How do you review code that accompanies a research project or paper?

Weecology Lab Meeting
2018 October 10

Agenda

(Hao is going to be talking about this topic next week at the rOpenSci Community Call)

(to simplify text, using this definition)
research code := code that accompanies a research project or manuscript

Meeting Objectives

appropriate and consistent variable names (guides for coding style)
code is understandable to an proficient non-expert?
code produces all the analyses in the paper
code produces all the figures in the paper
code is commented to describe what is what
documentation of environment, package dependencies, version #s
how-to guide for running the code
- documentation of manual steps, where they occur in the pipeline (e.g. data cleaning)
- describing what different components of the code do (could be literate programming, or comments)
the code reliably runs into the future (computational reproducibility)
flexibility to modify inputs/parameters (ideally)
what is appropriate to share? w.r.t. old code that is commented out

Can you read the code itself?
Small amount of work required to get from reading it to running it?
Does it run? Does it produce output from the manuscript?
Runnable examples/something to demonstrate that the code does what you think it does.
Independent of platform
Documentation - can you understand how the code relates to the goal of the analysis?

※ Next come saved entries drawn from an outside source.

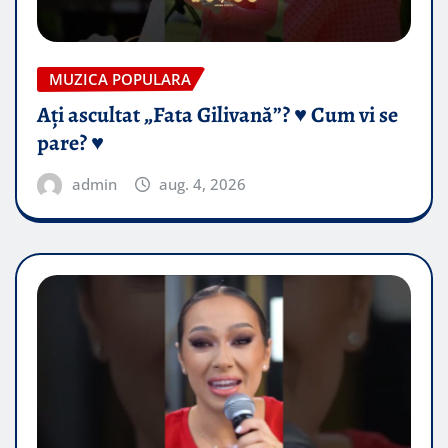
MUZICA POPULARA
Ați ascultat „Fata Gilivană”? ♥️ Cum vi se
pare? ♥️
admin
aug. 4, 2026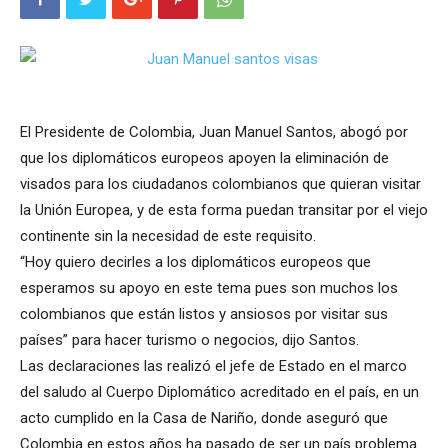
El Presidente de Colombia, Juan Manuel Santos, abogó por
que los diplomáticos europeos apoyen la eliminación de
visados para los ciudadanos colombianos que quieran visitar
la Unión Europea, y de esta forma puedan transitar por el viejo
continente sin la necesidad de este requisito.
“Hoy quiero decirles a los diplomáticos europeos que
esperamos su apoyo en este tema pues son muchos los
colombianos que están listos y ansiosos por visitar sus
países” para hacer turismo o negocios, dijo Santos.
Las declaraciones las realizó el jefe de Estado en el marco
del saludo al Cuerpo Diplomático acreditado en el país, en un
acto cumplido en la Casa de Nariño, donde aseguró que
Colombia en estos años ha pasado de ser un país problema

adding tests to code (make sure functions do what they do) and for the whole analysis (does the data as input produce the same results and figures)
asking other people in the lab to read your code and vice-versa (pair programming review?)
going over style guide as a group? (some way to devote time to it, look at examples)
use tools like roxygen or formatting to produce consistent documentation (with internal lab community practices and external scientific community)
guidelines for how to structure workflows (file/folder organization, saving intermediate objects, naming, etc.) - provide examples for other members of the lab
follow structure of an R package (if working in R)
more lab demos and training on practices

must run on anyone's computer (provide everything in code, or document external packages and data)
documentation (examples of how to run the code, and different pieces)
- lots of possibilities here
- describe main flow of what portions of code to run in what order (and what they do)
tests (and code written in functions to be tested) - would be nice
how many functions per file? (could be 1 function per file or multiple, whatever is sensible for users trying to find the code)
listing dependencies among functions in the research code (what order are things run in?)
style guide (use consistent names, don't reuse names if representing different things)
self-check "if I come back in a year, will I still be able to understand and use the code?"
clean up previous drafts that may be commented out (for the publication stage)